- Text under study -
Alliance Manchester Business School - AMBS
Article By
Peter Buckley

Peter Buckley

Professor of International Business


Multinationals are starting to think very differently about how they do business

Against the backdrop of rising geopolitical tensions, increased economic nationalism, and wider consumer dissatisfaction with capitalism, these are challenging times for multinationals and the global economic model.

At the same time, multinationals are fundamentally dealing with three sets of problems. Two of these — how to remain competitive in their markets, and how to deal with state interference — are not new. But a third challenge, how to deal with the pressures of civil society (for instance from the green lobby) is also something that managers have to think seriously about.

Furthermore, each set of three challenges is multiplied the more countries that a multinational operates in. Levels of competition, state regulations and the make-up of civil societies inevitably varies widely across different countries and regions. Multinationals must reconcile these challenges in building a coherent strategy.

Faced with such a barrage of challenges an over-riding question therefore faces all multinationals today. Namely, what resilience strategies should they be adopting to thrive in such a global environment?


One of the greatest challenges for many multinationals is the fractured geopolitical relationship between the world’s two largest economies, the US and China. The downturn in relations has forced many Western companies to reconfigure their global value chains and reduce the influence of China on those chains.

The fracture also goes well beyond the simple economic impact — it has also broken up networks at the company, educational and social level, a fracture that was also not helped by prolonged lockdowns in China in the wake of Covid-19.

Every Western multinational is now looking very closely at how they run their operations in China and weighing up the different alternatives. Should they spin off their Chinese subsidiary or give it more autonomy? Do they need to further localise their Chinese sourcing channels? Should they be exiting China completely?

One of the greatest challenges for many multinationals is the fractured geopolitical relationship between the world’s two largest economies, the US and China.

No quick fix

Any decoupling won’t happen instantly. For instance, if the multinational has a big manufacturing plant in China or a long-run contract in the country, it cannot just pull out overnight. However, what it can do is plan further ahead and think seriously about where it will make the next major strategic investment in Asia and with whom it will sign the next contract.

- Data excerpts -
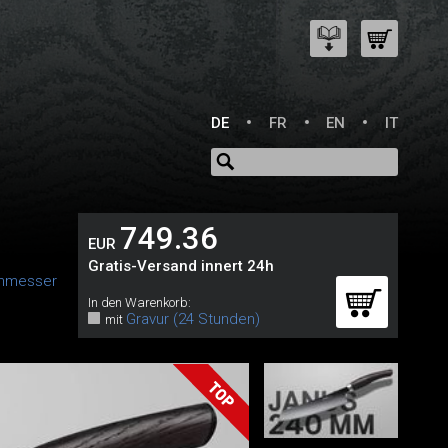
DE
FR
EN
IT
749.36
EUR
Gratis-Versand innert 24h
hmesser
In den Warenkorb:
Gravur (24 Stunden)
mit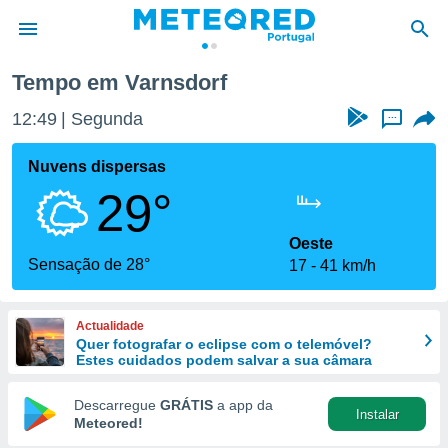
Tempo em Varnsdorf
de
12:49
Segunda
...
 da
empo.pt) foi
Nuvens dispersas
or
29°
is para
e as
 fornecidas
Oeste
 qualidade.
Sensação de 28°
17
41 km/h
r a este
s das
opções:
Actualidade
Quer fotografar o eclipse com o telemóvel?
ookies e
Estes cuidados podem salvar a sua câmara
 forma
Descarregue
GRÁTIS
a app da
Instalar
e digital
Meteored!
da,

- Actions to take -
[a] From the article on multinationals, extract the passage verbatim, starting at "Multinationals are starting" and ending at "think seriously about.".
[b] In the article on multinationals, which two of the three sets of problems that multinationals face are described as not new?
The material stands apart from the article on multinationals.

- Answer set -
[a]
Multinationals are starting to think very differently about how they do business

Against the backdrop of rising geopolitical tensions, increased economic nationalism, and wider consumer dissatisfaction with capitalism, these are challenging times for multinationals and the global economic model.

At the same time, multinationals are fundamentally dealing with three sets of problems. Two of these — how to remain competitive in their markets, and how to deal with state interference — are not new. But a third challenge, how to deal with the pressures of civil society (for instance from the green lobby) is also something that managers have to think seriously about.

[b] How to remain competitive in their markets and how to deal with state interference.